4.5. Genome Sequencing, Plasmid Assembly, and Alignment

For the whole-genome sequencing of the C. jejuni isolates H01, the DNA was extracted using the Wizard DNA-Purification kit (Promega, Madison, WI, USA). Genomic libraries and sequencing were performed in ADM Life Sequencing (https://www.biopolis-microbiome.com/ (accessed on 27 February 2022)) using the Illumina NextSeq 500 platform and Nextera XT 150PE/TrueSeq DNA kit for library preparation. The pCjH01 plasmid was assembled from the trimmed reads with SPAdes v3.13.0 [35], with the plasmid option in addition to default parameters.

The pCjH01 plasmid was assembled from the trimmed 150 bp paired-end reads (cutadapt with parameters: -f fastq -e 0.1 -q 10 -O 1 -a AGATCGGAAGAGC) with Unicycler v0.4.6 [36], which in turn ran SPAdes v3.13.0 [37], with default parameters. An assembly with two connected components was obtained. The smallest connected component consisted of two contigs with lengths of 47,651 and 107 bp, which, after inspection of the assembly graph, were further joined into a single contig of 47,758 bp. The origin was then rotated to begin with the tet(O) gene.

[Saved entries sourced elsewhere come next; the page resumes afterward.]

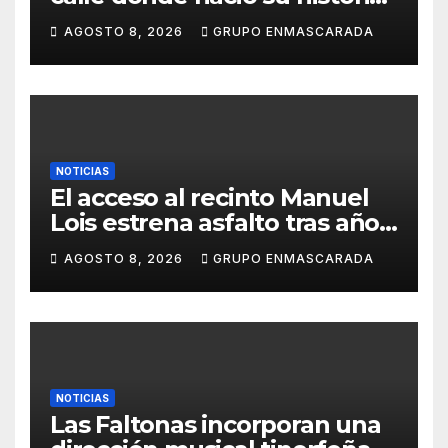
51 años después, el mismo
AGOSTO 8, 2026
GRUPO ENMASCARADA
barrio, el mismo orgullo
NOTICIAS
El acceso al recinto Manuel
Lois estrena asfalto tras años
de espera
AGOSTO 8, 2026
GRUPO ENMASCARADA
NOTICIAS
Las Faltonas incorporan una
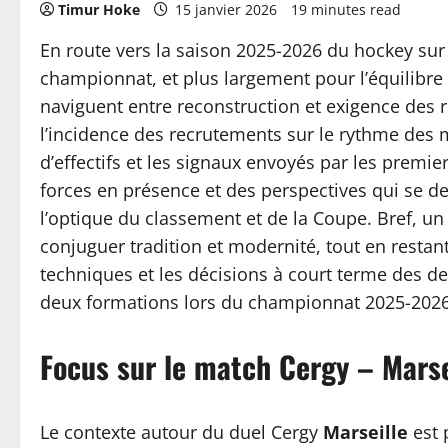
Timur Hoke
15 janvier 2026
19 minutes read
En route vers la saison 2025-2026 du hockey sur 
championnat, et plus largement pour l’équilibre 
naviguent entre reconstruction et exigence des r
l’incidence des recrutements sur le rythme des m
d’effectifs et les signaux envoyés par les prem
forces en présence et des perspectives qui se d
l’optique du classement et de la Coupe. Bref, un
conjuguer tradition et modernité, tout en restan
techniques et les décisions à court terme des de
deux formations lors du championnat 2025-2026
Focus sur le match Cergy – Marse
Le contexte autour du duel Cergy
Marseille
est 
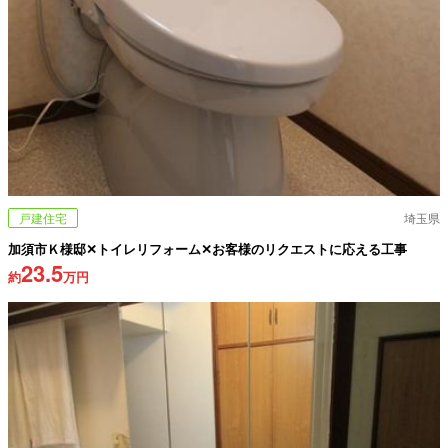
戸建住宅
埼玉県
加須市Ｋ様邸✕トイレリフォーム✕お客様のリクエストに応える工事
23.5
約
万円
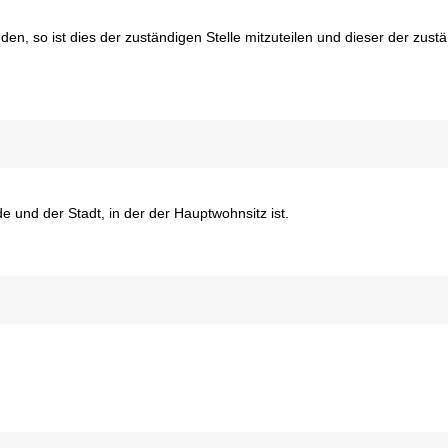
n, so ist dies der zuständigen Stelle mitzuteilen und dieser der zust
 und der Stadt, in der der Hauptwohnsitz ist.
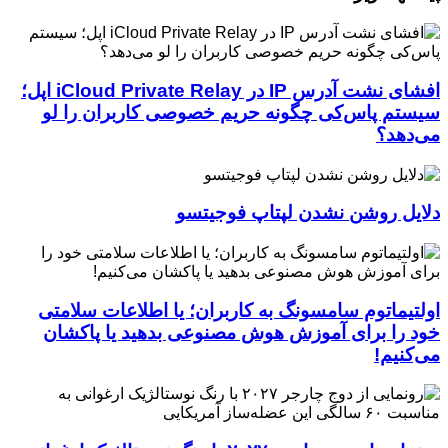
افشای نشت آدرس IP در iCloud Private Relay اپل؛
سیستم پاس‌کی چگونه حریم خصوصی کاربران را لو
می‌دهد؟
دلایل روشن نشدن لپتاپ فوجیتسو
اولتیماتوم سامسونگ به کاربران؛ یا اطلاعات سلامتی
خود را برای آموزش هوش مصنوعی بدهید یا پاکشان
می‌کنیم!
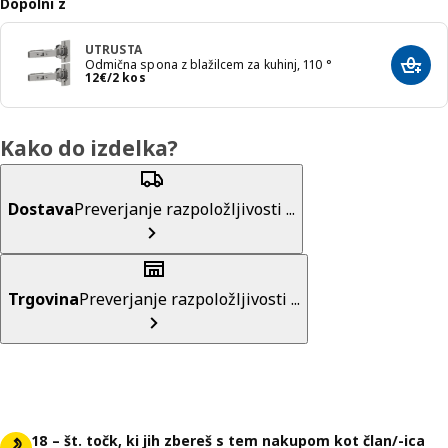
Dopolni z
UTRUSTA
Odmična spona z blažilcem za kuhinj, 110 °
Dodaj
Cena 12€/2 kos
12
€
/2 kos
Kako do izdelka?
Dostava
Preverjanje razpoložljivosti ...
Trgovina
Preverjanje razpoložljivosti ...
18 – št. točk, ki jih zbereš s tem nakupom kot član/-ica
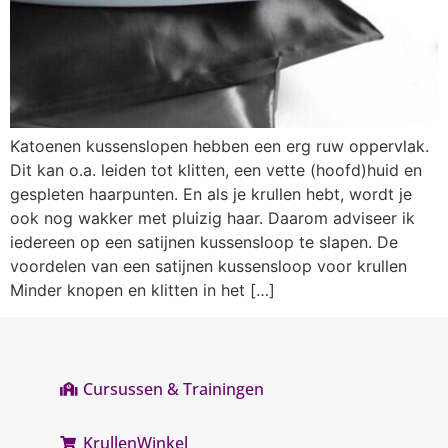
Katoenen kussenslopen hebben een erg ruw oppervlak.
Dit kan o.a. leiden tot klitten, een vette (hoofd)huid en
gespleten haarpunten. En als je krullen hebt, wordt je
ook nog wakker met pluizig haar. Daarom adviseer ik
iedereen op een satijnen kussensloop te slapen. De
voordelen van een satijnen kussensloop voor krullen
Minder knopen en klitten in het […]
Cursussen & Trainingen
KrullenWinkel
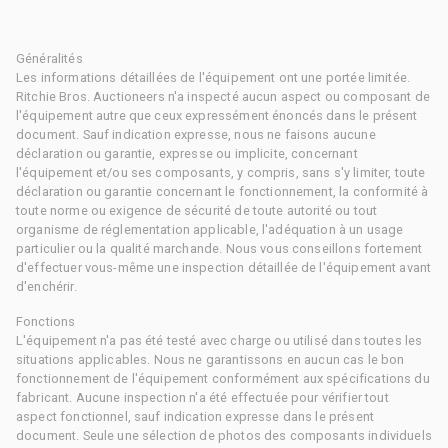
Généralités
Les informations détaillées de l'équipement ont une portée limitée.
Ritchie Bros. Auctioneers n'a inspecté aucun aspect ou composant de
l'équipement autre que ceux expressément énoncés dans le présent
document. Sauf indication expresse, nous ne faisons aucune
déclaration ou garantie, expresse ou implicite, concernant
l'équipement et/ou ses composants, y compris, sans s'y limiter, toute
déclaration ou garantie concernant le fonctionnement, la conformité à
toute norme ou exigence de sécurité de toute autorité ou tout
organisme de réglementation applicable, l'adéquation à un usage
particulier ou la qualité marchande. Nous vous conseillons fortement
d'effectuer vous-même une inspection détaillée de l'équipement avant
d'enchérir.
Fonctions
L'équipement n'a pas été testé avec charge ou utilisé dans toutes les
situations applicables. Nous ne garantissons en aucun cas le bon
fonctionnement de l'équipement conformément aux spécifications du
fabricant. Aucune inspection n'a été effectuée pour vérifier tout
aspect fonctionnel, sauf indication expresse dans le présent
document. Seule une sélection de photos des composants individuels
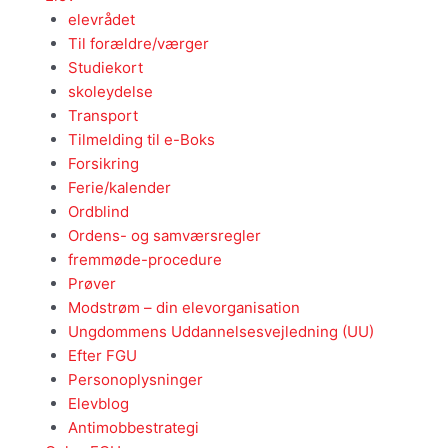
elevrådet
Til forældre/værger
Studiekort
skoleydelse
Transport
Tilmelding til e-Boks
Forsikring
Ferie/kalender
Ordblind
Ordens- og samværsregler
fremmøde-procedure
Prøver
Modstrøm – din elevorganisation
Ungdommens Uddannelsesvejledning (UU)
Efter FGU
Personoplysninger
Elevblog
Antimobbestrategi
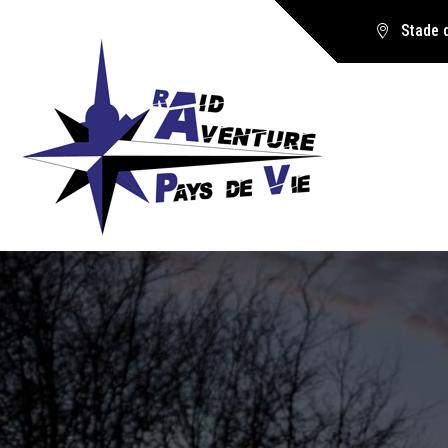
Stade 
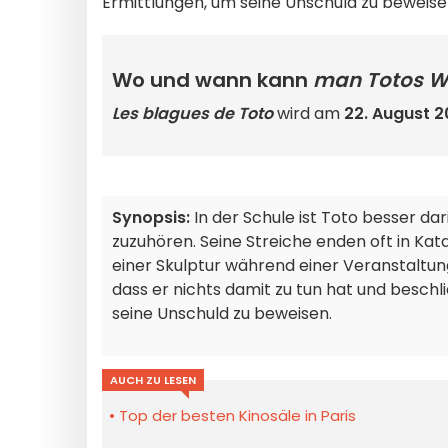
Ermittlungen, um seine Unschuld zu beweise
Wo und wann kann
man Totos W
Les blagues de Toto
wird am
22. August 2
Synopsis:
In der Schule ist Toto besser dari
zuzuhören. Seine Streiche enden oft in Kat
einer Skulptur während einer Veranstaltun
dass er nichts damit zu tun hat und besch
seine Unschuld zu beweisen.
AUCH ZU LESEN
Top der besten Kinosäle in Paris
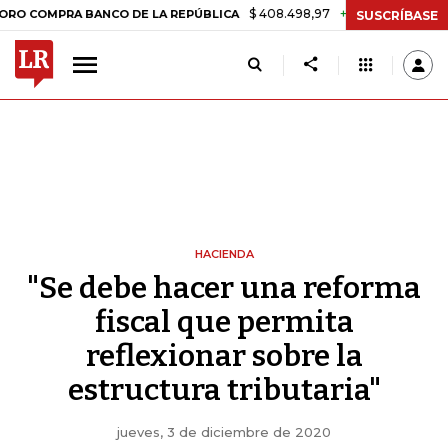
$ 408.498,97
+$ 8.753,81
+2,19%
PRA BANCO DE LA REPÚBLICA
T
SUSCRÍBASE
HACIENDA
"Se debe hacer una reforma
fiscal que permita
reflexionar sobre la
estructura tributaria"
jueves, 3 de diciembre de 2020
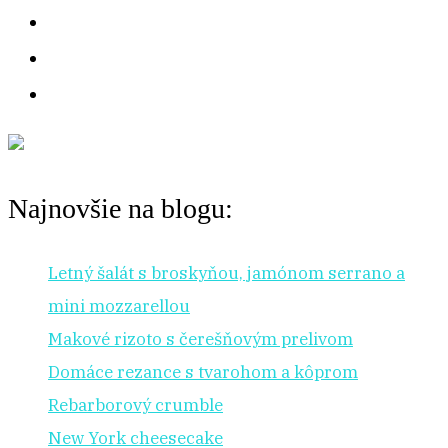
:
Najnovšie na blogu:
Letný šalát s broskyňou, jamónom serrano a
mini mozzarellou
Makové rizoto s čerešňovým prelivom
Domáce rezance s tvarohom a kôprom
Rebarborový crumble
New York cheesecake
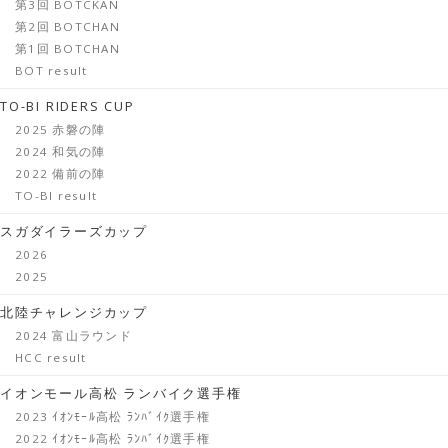
第3回 BOTCKAN
第2回 BOTCHAN
第1回 BOTCHAN
BOT result
TO-BI RIDERS CUP
2025 赤磐の陣
2024 和気の陣
2022 備前の陣
TO-BI result
スガダイラーズカップ
2026
2025
北陸チャレンジカップ
2024 富山ラウンド
HCC result
イオンモール高松 ランバイク選手権
2023 ｲｵﾝﾓｰﾙ高松 ﾗﾝﾊﾞｲｸ選手権
2022 ｲｵﾝﾓｰﾙ高松 ﾗﾝﾊﾞｲｸ選手権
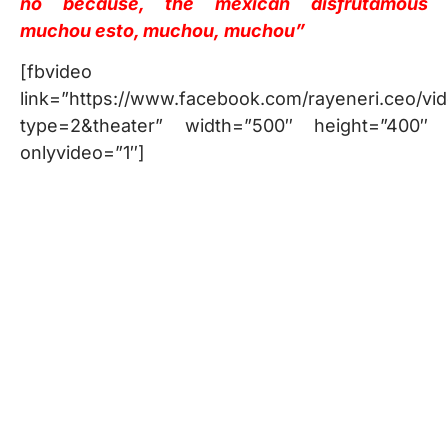
no because, the mexican disfrutamous
muchou esto, muchou, muchou”
[fbvideo
link=”https://www.facebook.com/rayeneri.ceo/v
type=2&theater” width=”500″ height=”400″
onlyvideo=”1″]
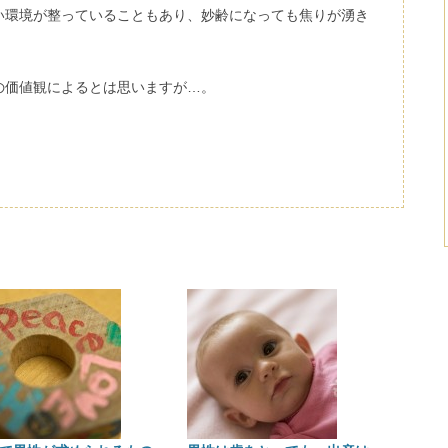
い環境が整っていることもあり、妙齢になっても焦りが湧き
の価値観によるとは思いますが…。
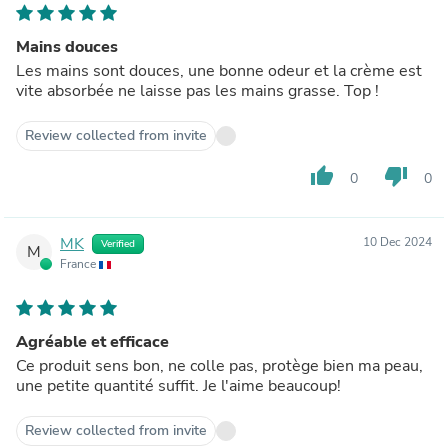
Mains douces
Les mains sont douces, une bonne odeur et la crème est
vite absorbée ne laisse pas les mains grasse. Top !
Review collected from invite
thumb_up
thumb_down
0
0
MK
10 Dec 2024
Verified
M
France
Agréable et efficace
Ce produit sens bon, ne colle pas, protège bien ma peau,
une petite quantité suffit. Je l'aime beaucoup!
Review collected from invite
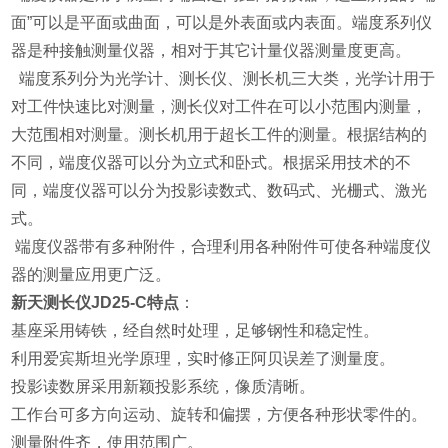
面”可以是平面或曲面，可以是外表面或内表面。端度系列仪
器是种接触测量仪器，相对于其它计量仪器测量度更高。
端度系列分为光学计、测长仪、测长机三大类，光学计用于
对工件快速比对测量，测长仪对工件在可以小范围内测量，
大范围相对测量。测长机用于超长工件的测量。根据结构的
不同，端度仪器可以分为立式和卧式。根据采用技术的不
同，端度仪器可以分为投影读数式、数码式、光栅式、激光
式。
端度仪器带有多种附件，合理利用各种附件可使各种端度仪
器的测量应用更广泛。
新天测长仪JD25-C特
点
：
基座采用铸铁，经自然时处理，足够钢性和稳定性。
利用爱宾斯坦光学原理，实时修正阿贝误差了测量度。
投影读数屏采用新颖投影系统，像质清晰。
工作台可多方向运动、旋转和偏摆，方便各种形状零件的。
测量附件齐，使用范围广。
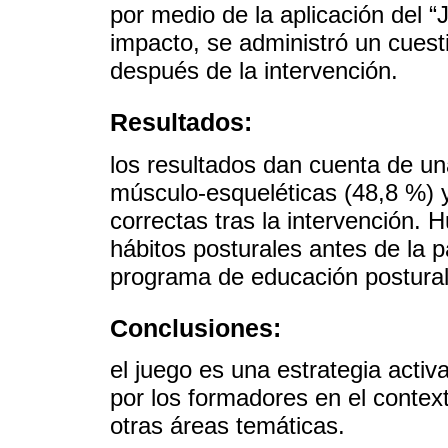
por medio de la aplicación del “
impacto, se administró un cuest
después de la intervención.
Resultados:
los resultados dan cuenta de un
músculo-esqueléticas (48,8 %) 
correctas tras la intervención.
hábitos posturales antes de la p
programa de educación postural 
Conclusiones:
el juego es una estrategia activa
por los formadores en el contex
otras áreas temáticas.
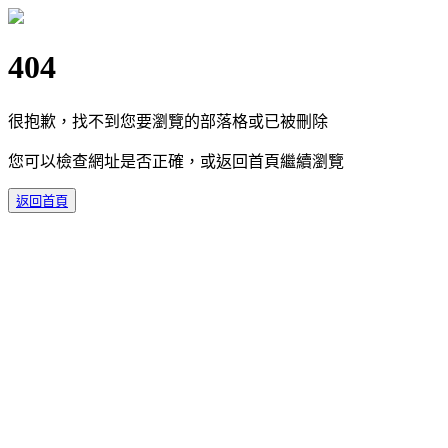
404
很抱歉，找不到您要瀏覽的部落格或已被刪除
您可以檢查網址是否正確，或返回首頁繼續瀏覽
返回首頁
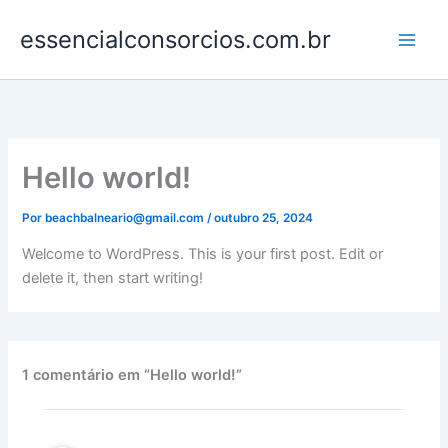
Ir
essencialconsorcios.com.br
para
o
conteúdo
Hello world!
Por
beachbalneario@gmail.com
/
outubro 25, 2024
Welcome to WordPress. This is your first post. Edit or
delete it, then start writing!
1 comentário em “Hello world!”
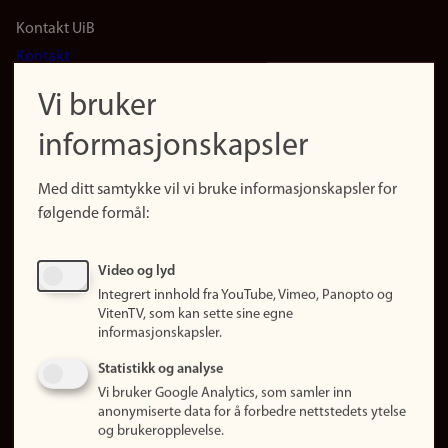
Footer
Kontakt UiB
Kontakt
navigation
Finn ansatte
Vi bruker
(no)
Finn forsker
informasjonskapsler
Presse
Snarveier
Med ditt samtykke vil vi bruke informasjonskapsler for
Finn studier
følgende formål:
Ledige stillinger
Sosiale medier
Video og lyd
Facebook
Integrert innhold fra YouTube, Vimeo, Panopto og
Instagram
VitenTV, som kan sette sine egne
informasjonskapsler.
LinkedIn
Snapchat
Statistikk og analyse
Om nettstedet
Vi bruker Google Analytics, som samler inn
anonymiserte data for å forbedre nettstedets ytelse
Informasjonskapsler
og brukeropplevelse.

We annotated the assembled plasmid with Prokka v1.12 [38]. Resistance Gene Identifier (RGI), with CARD database version 3.0.2 [39] was used to predict resistomes from the genome assembly. The Prokka and RGI annotations were combined to produce a final protein-coding gene set. To compare the assembled plasmids with the reference plasmid pTet (accession: AY394561.1) as well as pGB19 (accession: CP071593), pairwise BLAST [40] alignments were performed (blastn e-value cutoff of 10−5) and additional pairwise comparisons were made with Mummer v3.22 [41] to determine percent identity. To assign gene names to their corresponding orthologue in pTet, we performed an all versus all Blastp with all of the protein sequences. Additional homologous plasmids were identified using the NCBI BLAST service against nt with default blastn parameters. To visualize the homology of pCjH01, pTet, and pGB19, we aligned the plasmids with Minimap2 [42] and parsed the alignments in order to construct a pangenome sequence of pTet and pCjH01 for use as reference with the CGView Comparison Tool [43]. The protein-level homology of the antibiotic resistance cassette of pCjH01 (region: 1–7156) to pGB19 and an additional plasmid, pN29710-1 (accession: CP004067), were compared with Clinker v0.0.23 [44].